Mi amigo hablaba de la merca, claro, pero yo pensé en ellas,
las mujeres que amo de esa forma y recién después de leer a Borges y el Dante,
y me dí cuenta que hay un tipo de amor que es así, que genera una dependencia
irracional, contraria a la razón y que, como explica el propio Dante allí
mismo, empatizando con el dolor de los amantes, grita
quanti
dolci pensier, quanto disio
menò
costoro al doloroso passo!
¡Cuánto
dulce pensar, cuánto deseo
llevaron
a estos dos al triste paso!
El deseo, para el genial fiorentino, cuando infiltra la
razón y conduce la voluntad consciente de los individuos, procrea un tipo de razón
especial, contradictoria y dialéctica, en permanente tensión: un dulce pensar.
Y pienso que eso es precisamente lo que me encanta de las
historias de amor que cantan Rodrigo y Gilda, que reivindican el derecho
profundamente humano de dar “el doloroso paso”, de romper a conciencia las
trabas legales que las sanas costumbres, la religión y los códigos civiles
obligan a respetar. Y como la gente valiente: no se arrepienten, disfrutan del
consuelo de pasar la eternidad juntos aunque sea en el mismísimo infierno.

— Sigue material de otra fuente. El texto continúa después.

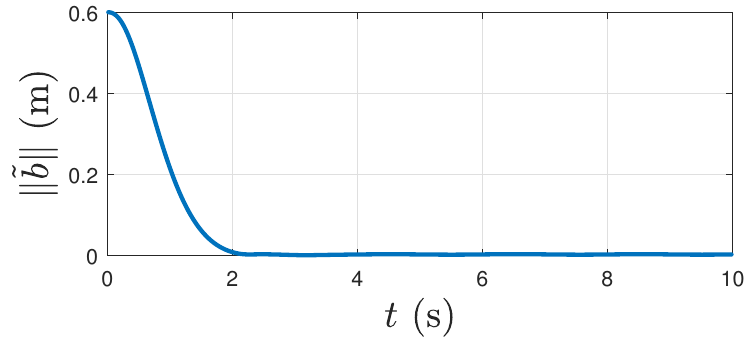
Figure 4. Magnitude of position error versus time.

El mismo Dante Alighieri, como señala Borges otra vez, se
pasó décadas escribiendo una novela inmortal para tener el gusto de pasarse la
eternidad buscando y acompañando a su amada Beatrice Viterbo, y en la escena de
Francesca esa idea del amor eterno aparece defendida tempranamente y con un
personaje en las antípodas de la pura Beatrice.
En lo único que estoy en desacuerdo con Dante y Borges en
este punto, y a favor de Rodrigo y Gilda, es que el mal amor que así nos infecta no es una religión, es una droga pesada.
Que no es lo mismo, aunque sea igual.